Is HDPE Pipe Safe For Drinking Water?
Quick response to problems: Metal pipes and pipe materials have always had problems with corrosion, deposition, pressure resistance, thermal conductivity, and chemical resistance. Cross-linked polyethylene (PEX) pipe is an alternative, but the available sizes are too small for major commercial installations.
Plastic pipes and tubes are widely used to transport various types of gases and liquids. Due to inherent advantages, plastic may be more popular than metal. They are lighter in weight, do not require an open flame connection, and are flexible, which simplifies installation and reduces breakage caused by freezing.
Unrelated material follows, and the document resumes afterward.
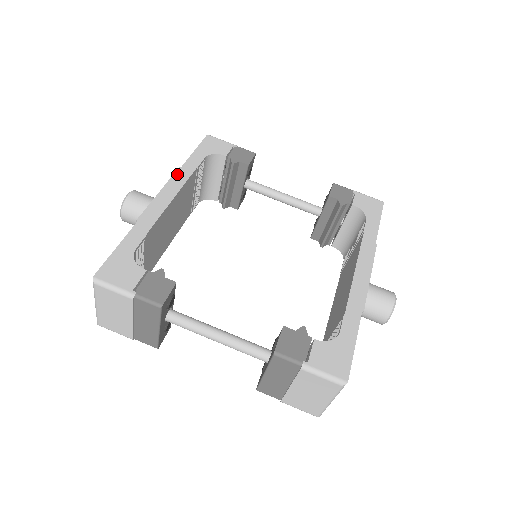
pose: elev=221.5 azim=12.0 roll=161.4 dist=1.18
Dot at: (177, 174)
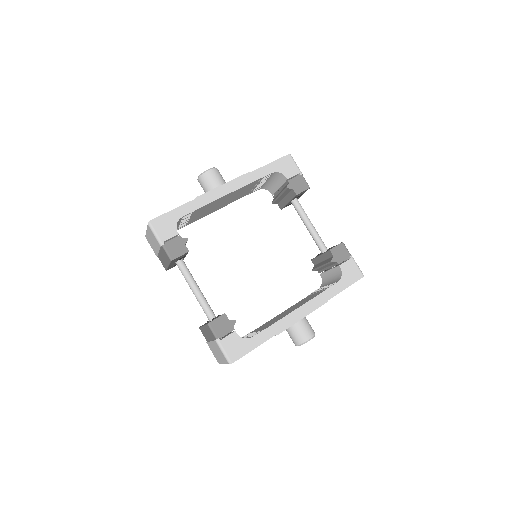
Dot at: (244, 176)
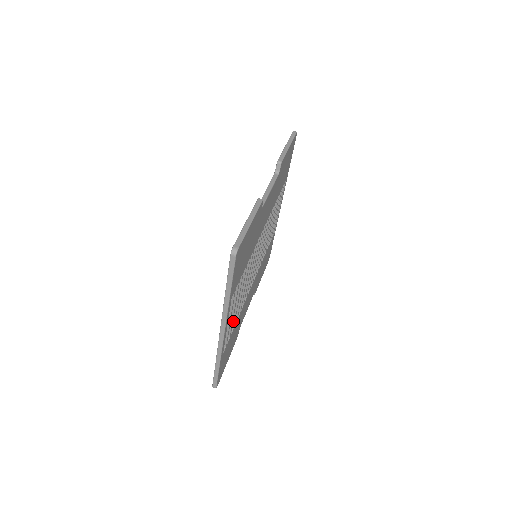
Plastics are generally lower in cost and can resist the corrosion and scaling that plague metals in certain applications.
Due to concerns about the migration of chemical contaminants, plastics used to hold food and water are undergoing stricter scrutiny. Many recent studies and media have focused on endocrine-disrupting chemicals, such as bisphenol a found in polycarbonate baby bottles, and phthalates in vinyl toys and other products.
High-density polyethylene (HDPE) pipes have been used in non-potable water applications for decades. In particular, HDPE pipe is usually the first choice for welding joints. Although special equipment is required to form the weld seam, welding eliminates the need for separate parts, which is a common source of leakage and infiltration of contaminants. HDPE is very flexible and can tolerate more severe field processing than brittle polymers. The flexibility also allows for steering in the piping system without the need for additional joints.
For drinking water, HDPE was initially limited to cold water applications, because early formulations were not strong enough for high-temperature hot water systems. The supplier subsequently developed cross-linked polyethylene (PEX) with superior strength and high-temperature properties. EX is very common in radiant floor heating applications and is increasingly used in domestic hot/cold water systems. However, the available pipe size is too small for larger commercial installations. HDPE and PEX are both polyethylene (PE), but because of their different properties, care should be taken not to confuse these two very different materials.
HDPE can be used as an inner lining for hot water. In multi-layer pipes, the strength is provided by another layer of pipe, such as aluminum, but multi-layer pipes cannot provide all the performance advantages of plastics alone.
HDPE is a widely recognized standard organization and code agency for potable cold water applications.
Chemical contaminants in HDPE pipe materials will indeed migrate into the water, and certain plastic pipes will penetrate into the water when in contact with contaminated soil. However, these studies are still inconclusive as to the impact of these pollutants on human health.
Those who expect to use HDPE, especially in hot water applications, should require suppliers to provide data and certifications on chemical migration, taste and odor, and high-temperature performance.
Those who are most worried about chemical pollution may be more willing to give up the use of plastics altogether, but compared to copper, plastic pipes have important advantages in terms of installation, use, cost, and the environment.